Honey could be sweetener for black farmers

Chester Makana

Chester Makana

Bee Foundation, one of Africa's leading bee-keeper organisations, is planning to accelerate the production of honey in the country to meet national and international demand.

Loriam Ngcobo, director of public relations at Bee Foundation, said they planned to support local farmers by building multimillion- rand processing plants for bee farmers in Limpopo.

"We want to produce honey locally as a long-term project. We also want production to include as many local farmers as possible," said Ngcobo.

More than 500 bee farmers - or apiarists - in the Vhembe district are expected to harvest honey in August.

Ngcobo said demand for honey had grown substantially since imports from China had been banned by the international market.

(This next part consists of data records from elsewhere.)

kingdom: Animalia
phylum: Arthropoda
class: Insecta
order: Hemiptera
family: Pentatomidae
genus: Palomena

"And South Africa can also be one of the suppliers if more resources were made available, if there was more investment in bee farming.

"Our honey is of the highest quality. We hope that our producers will contribute to the economy and help create more jobs," said Ngcobo.

He said farmers had lost about 4000 hives in Mpumalanga and KwaZuluNatal due to fire and theft.

"South Africans consume 3000 tons of honey a year. We need to invest more money in the industry so that bee farming can compete," he said.

Ngcobo believes South Africa has the potential to produce 100000 tons of honey a year, "but besides money it requires us to protect the environment".